Page extract:
-*-

By May 9, the Harapan govt would be ruling for a year. And before the party took over, Malaysia was known for many things.
These past few years, Malaysia has been associated with corruption. Yea, we bet most of you are already familiar with what our former Prime Minister, Datuk Seri Najib Razak, has been charged with. In addition, there have been other cases of corruption that allegedly involves retired soldiers, Penang underground tunnel or even funds under the Human Resources Ministry.
Now since Harapan took over, not many have been that impressed with their performance and failure to keep up with their promises. However, that’s not to say that they’ve completely ignored their job, especially when dealing with corruption. For a start….
1. MACC might ramp up the punishment for corruption… including caning
So MACC’s Chief Commissioner, Datuk Seri Mohd Shukri Abdull (that’s not a typo really got two L) was actually only considering caning as a punishment for those who are involved with corruption. So, in a way, this actually hasn’t been implemented by MACC la. #ihatecilisos
But Mohd Shukri was able to come up with this idea in the first place cos ever since Harapan took over Putrajaya, the MACC has more power over itself than ever before, as it’s been turned into an independent body. The statutory, which was initially under the Prime Minister’s Department (PMD), now reports to the Parliament.
And ever since MACC became independent, the govt has allocated RM286.8 million MACC in Budget 2019, which is an 18.5% increase from 2018’s Budget. In fact, govt has allowed MACC to hire more personnel to ensure it has enough resources and manpower to fight corruption.
Although the number of arrests in 2018 is not really the highest (the highest number of MACC’s arrest was in 2016 with 939 people), Mohd Shukri said that its number of arrests in 2018 was pretty historic as prominent people were detained and prosecuted. Heck, 1MDB is the largest case that MACC has investigated. We’ve written about MACC’s power struggle in relation to 1MDB and you can read more here.
Not only that, MACC has also managed to get 1,356 agencies and private companies to sign a Corruption-Free Pledge. This is probably in line with the recent amendment in the MACC Act 2009 where every entity registered under the Companies Commission of Malaysia has to take its own initiative to fight corruption. But we’re unsure if this kinda move would sustain in the long run. :/
2. Over 90 govt agencies have been abolished, moved and turned into independent bodies
Initially, there were over 90 govt agencies under the Prime Minister’s Department (PMD). Aside from MACC, 8 other agencies have been turned into independent bodies such as the Election Commission and National Audit Department. In fact, the Parliament, which was previously under the PMD, is an independent entity now. The other 40 agencies under PMD were moved to various other ministries.

-*-

Provided data:
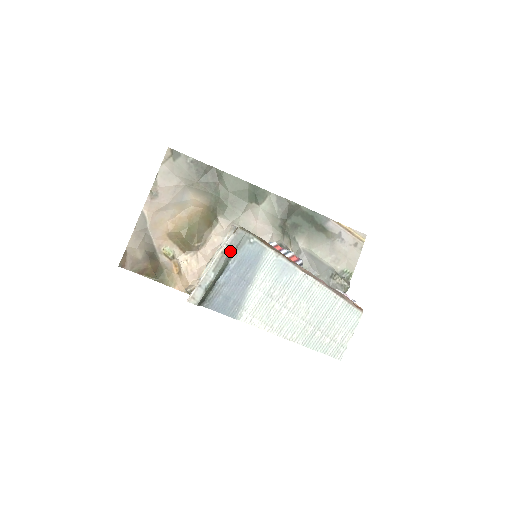
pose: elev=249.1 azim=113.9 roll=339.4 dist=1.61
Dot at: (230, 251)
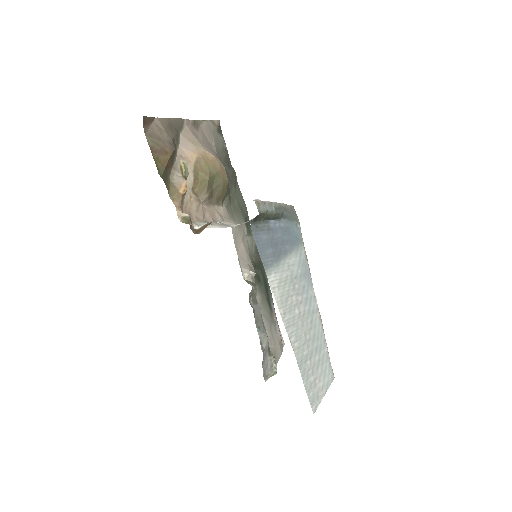
Dot at: (286, 212)
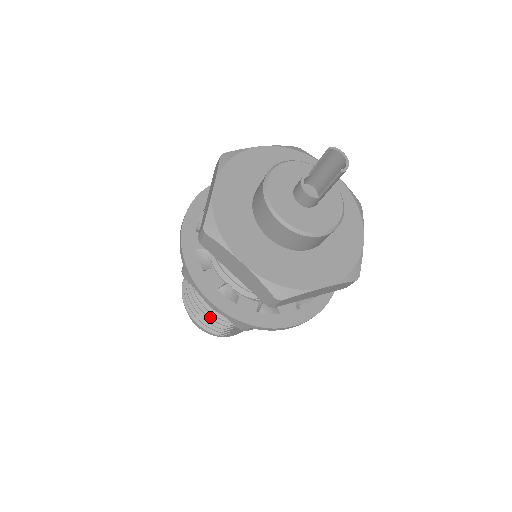
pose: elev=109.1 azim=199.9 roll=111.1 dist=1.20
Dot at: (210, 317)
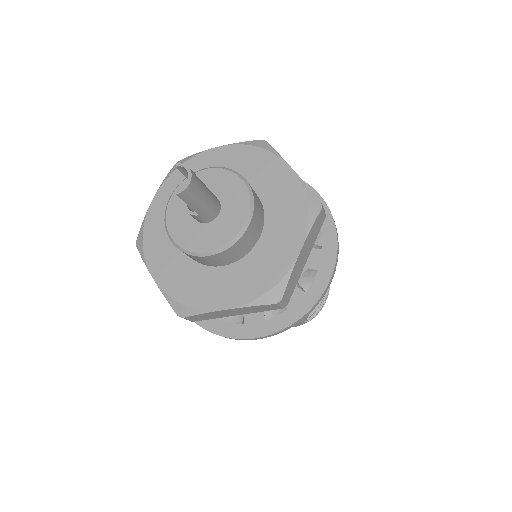
Dot at: occluded
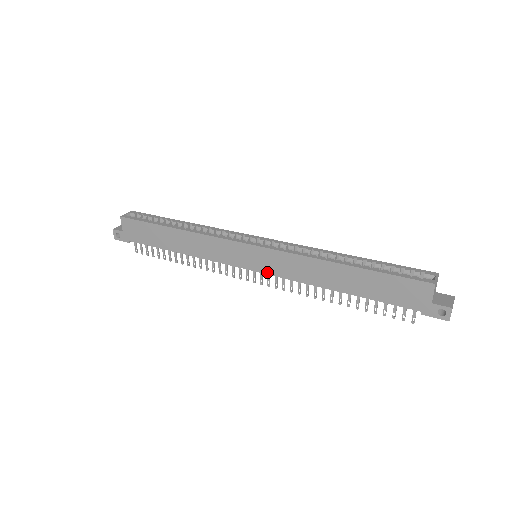
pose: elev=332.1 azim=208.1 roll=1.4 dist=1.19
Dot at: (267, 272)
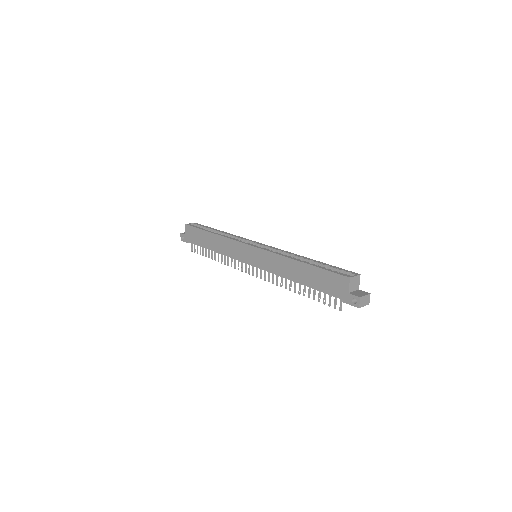
Dot at: (259, 267)
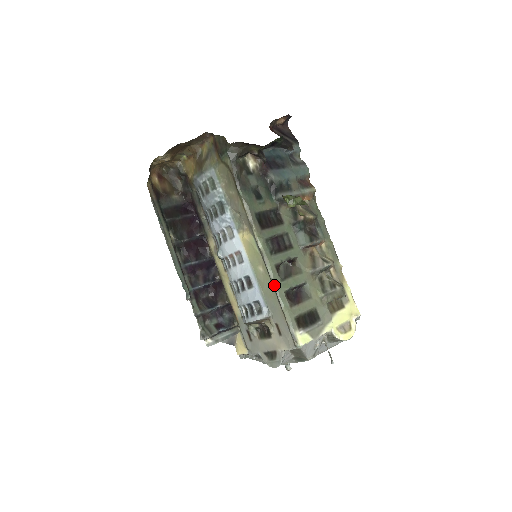
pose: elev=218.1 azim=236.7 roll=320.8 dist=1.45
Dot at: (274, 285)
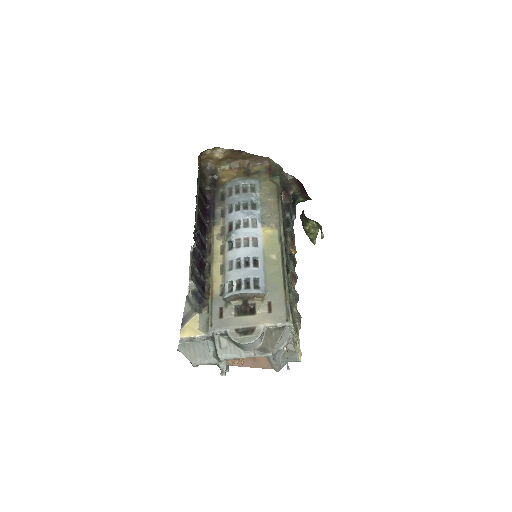
Dot at: (285, 269)
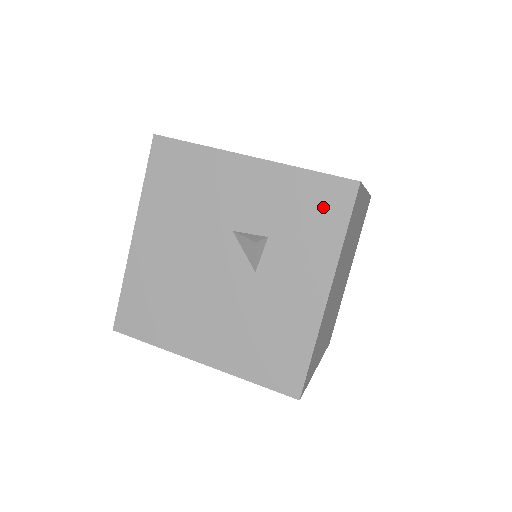
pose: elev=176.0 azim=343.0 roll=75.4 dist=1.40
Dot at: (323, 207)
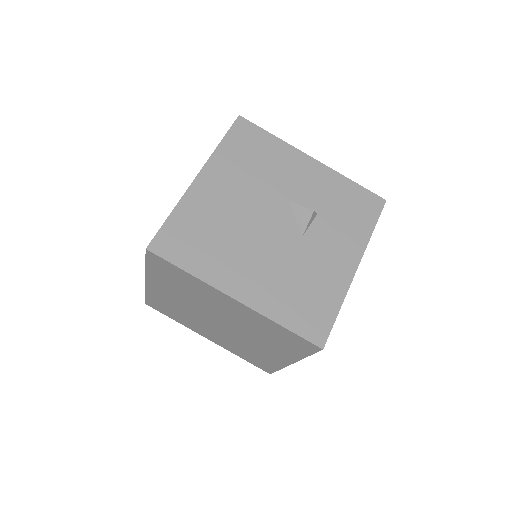
Dot at: (360, 207)
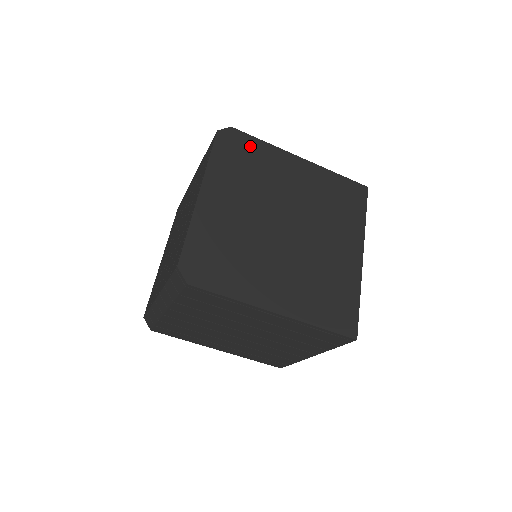
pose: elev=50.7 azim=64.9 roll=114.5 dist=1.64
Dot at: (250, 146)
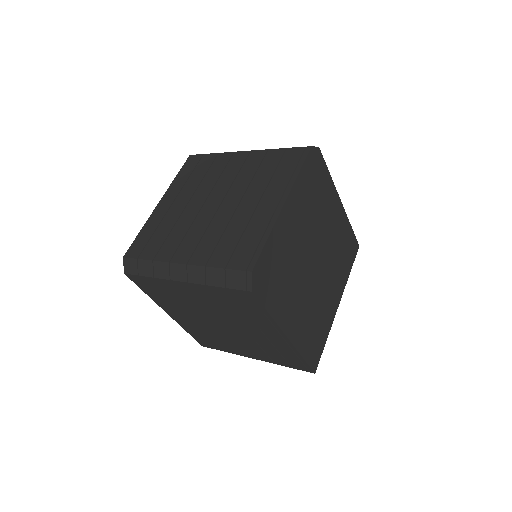
Dot at: (322, 173)
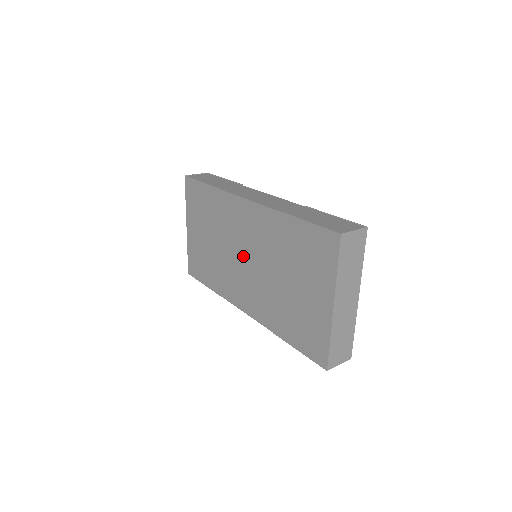
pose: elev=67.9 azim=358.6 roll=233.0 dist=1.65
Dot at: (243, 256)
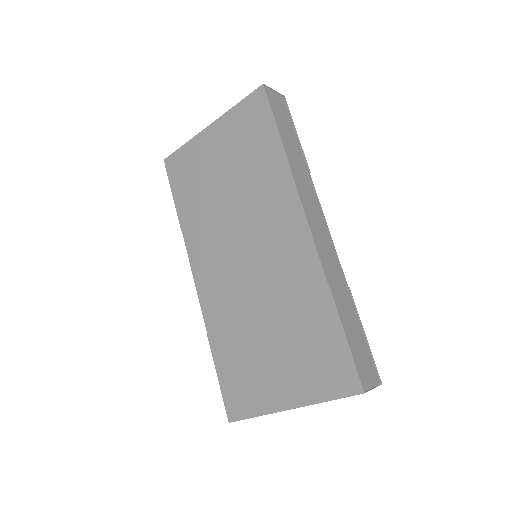
Dot at: (246, 250)
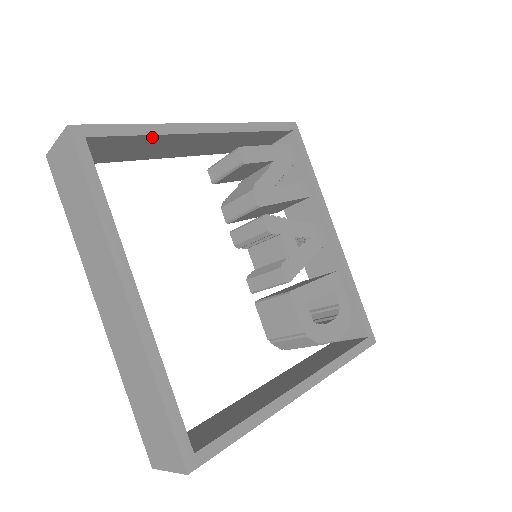
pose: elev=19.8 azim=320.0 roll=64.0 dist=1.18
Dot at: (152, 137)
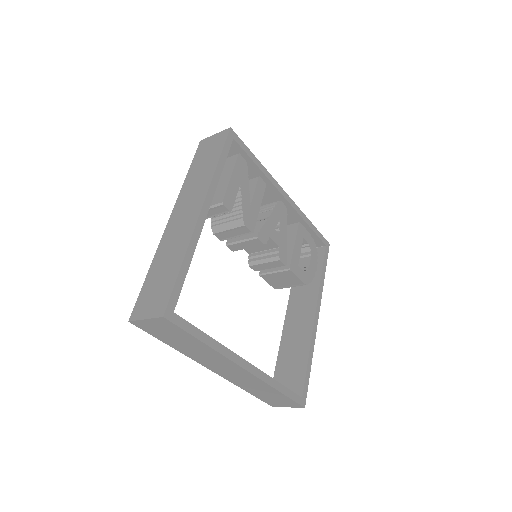
Dot at: (188, 260)
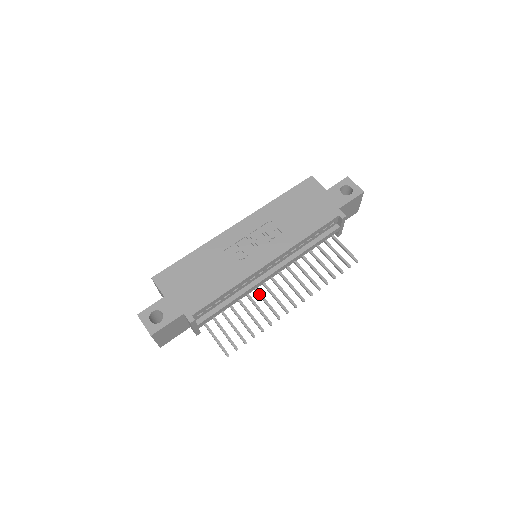
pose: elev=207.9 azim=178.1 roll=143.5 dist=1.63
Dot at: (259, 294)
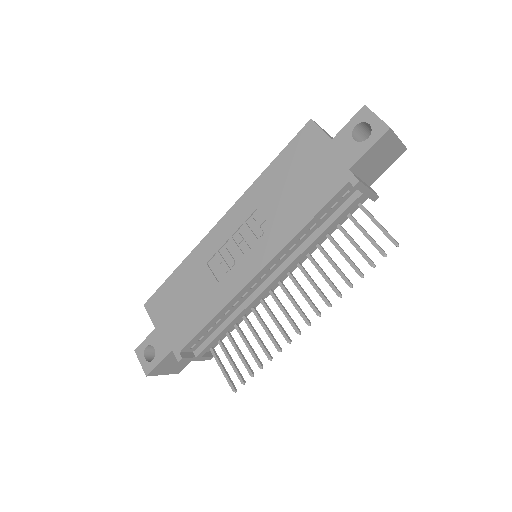
Dot at: (265, 308)
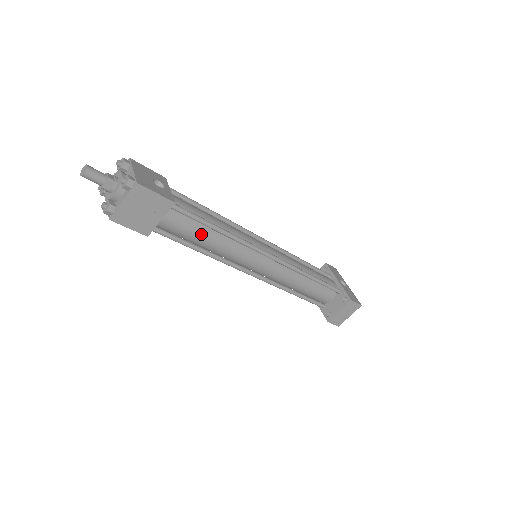
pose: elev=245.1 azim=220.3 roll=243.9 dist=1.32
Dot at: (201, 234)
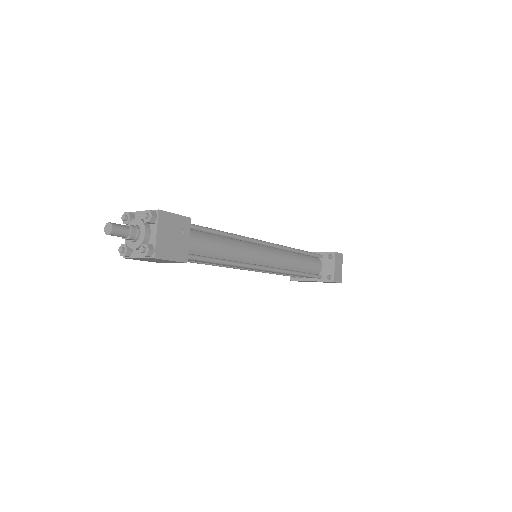
Dot at: (218, 244)
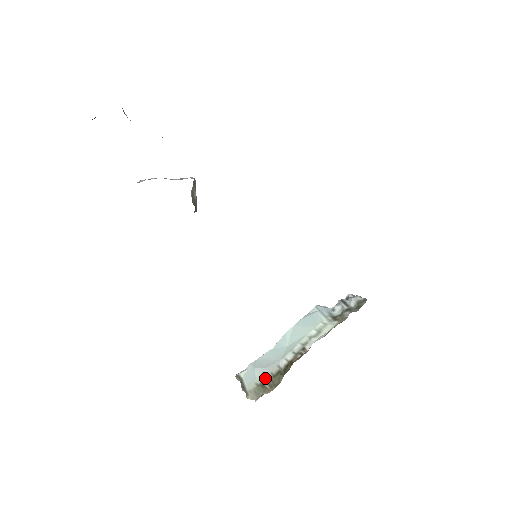
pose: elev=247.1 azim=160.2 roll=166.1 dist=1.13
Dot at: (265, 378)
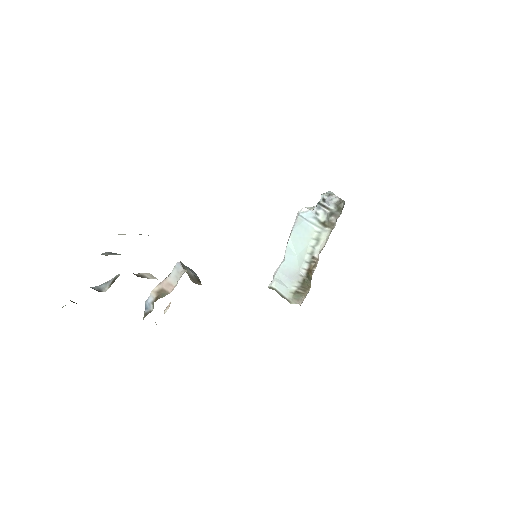
Dot at: (296, 287)
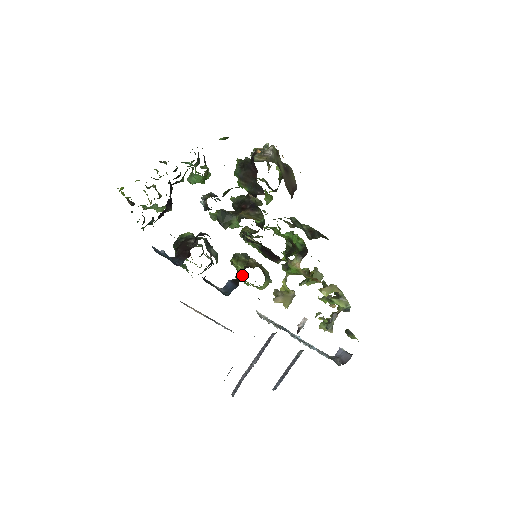
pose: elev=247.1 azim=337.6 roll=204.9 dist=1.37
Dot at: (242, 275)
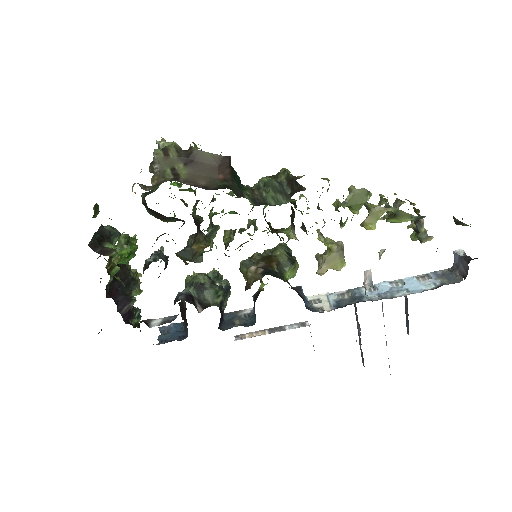
Dot at: (261, 281)
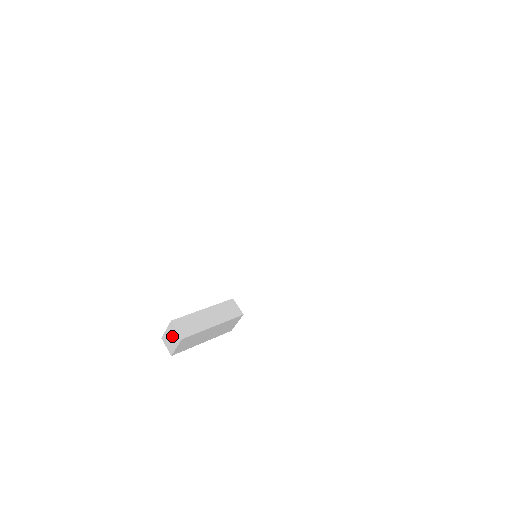
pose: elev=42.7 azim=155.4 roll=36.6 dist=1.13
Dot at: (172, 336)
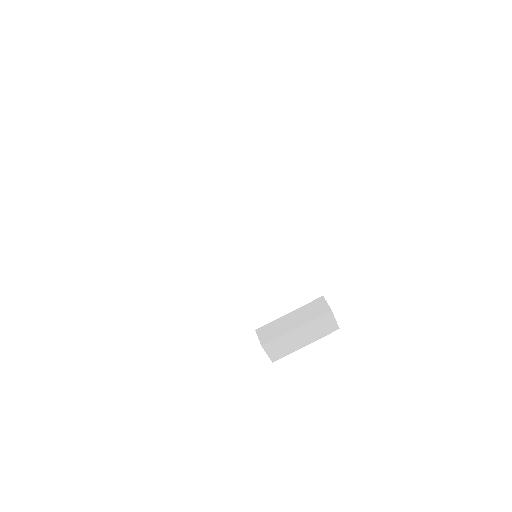
Dot at: occluded
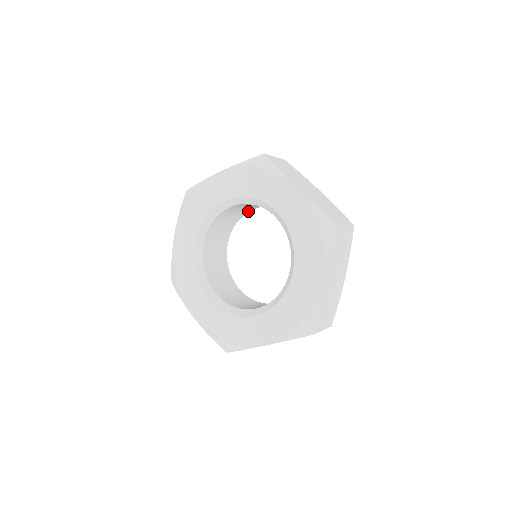
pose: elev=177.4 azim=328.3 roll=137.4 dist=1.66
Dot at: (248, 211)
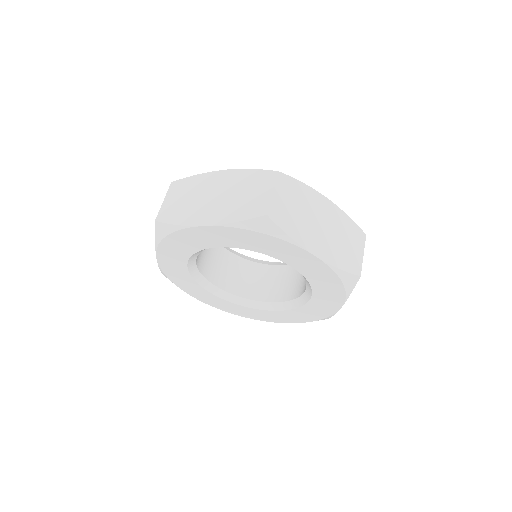
Dot at: occluded
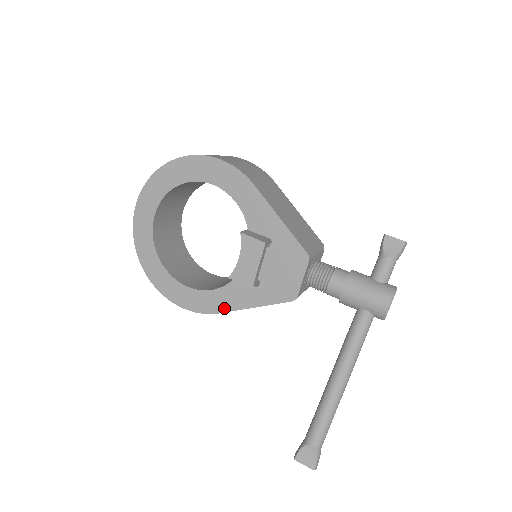
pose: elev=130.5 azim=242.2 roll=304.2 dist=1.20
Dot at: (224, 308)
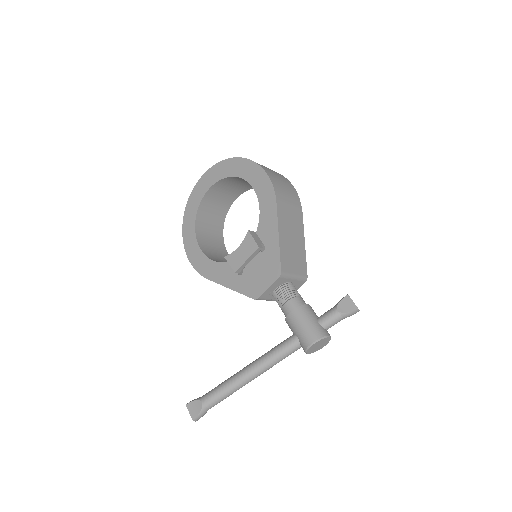
Dot at: (213, 277)
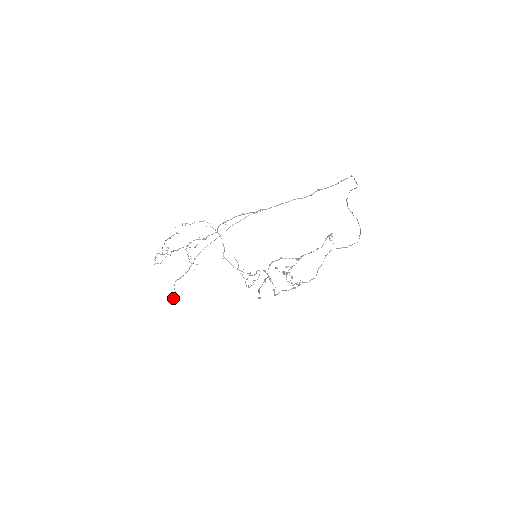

-*-

Exercise requirements:
**a.** Duplicate the passage of the article on Malaysia's anti-corruption efforts from "And ever since" to "manpower to fight corruption.".
**b.** Summarize the article on Malaysia's anti-corruption efforts in two sentences.
**c.** Take the article on the Harapan government's record against corruption further, continuing on from its final paragraph.

Task responses:
**a.**
And ever since MACC became independent, the govt has allocated RM286.8 million MACC in Budget 2019, which is an 18.5% increase from 2018’s Budget. In fact, govt has allowed MACC to hire more personnel to ensure it has enough resources and manpower to fight corruption.

**b.** Although Malaysia had become associated with corruption cases, including the charges against former Prime Minister Najib Razak, and many have been unimpressed by the Harapan government's performance, it has taken steps against corruption. The MACC was made an independent body reporting to Parliament and given an 18.5% larger budget in 2019, and other agencies once under the Prime Minister's Department were likewise made independent or moved to other ministries.

**c.**
A few other agencies, however, have been abolished altogether. This includes 10 govt agencies including 19 offices and task forces under the Prime Minister’s Office (PMO) like the Land Public Transport Commission (SPAD) and the National Professors Council. And just in case you didn’t realise, the PMO is under the PMD la yeah. We’ve written about the effect of abolishing these agencies before la so if you wan you can read more here.
Downsizing govt agencies and reducing the amount of public officials have apparently been touted as ways to reduce corruption before. It’s also been reported that smaller agencies with few personnel reduces the opportunity for them to collect bribes. Centre for A Better Tomorrow (Cenbet) vice-president Datuk Simon Lim Seng Chai meanwhile added that this move would actually free these agencies from any political interference and pressure.
But there is also a possibility that the govt abolished some of these agencies to cut cost to help with our country’s financial situation. This move may seem to work since the budget allocated for PMD in Budget 2019 is RM7.54 billion – a huge drop from what was allocated for PMD in Budget 2018, which was a whopping RM17.43 billion!
At the end of the day, agencies under PMD has been cut to about 70% after all those transformation, leaving only 26 agencies under it.
3. Civil servants can only accept gifts that are… biodegradable?!
No, we’re not actually talking about plastics or the environment but the ‘no gift policy‘ … which isn’t exactly new btw. We include this policy in this list because it now covers not only civil servants but also ministers, deputy ministers and political secretaries, including the Prime Minister himself.
However, there is an exception to this policy.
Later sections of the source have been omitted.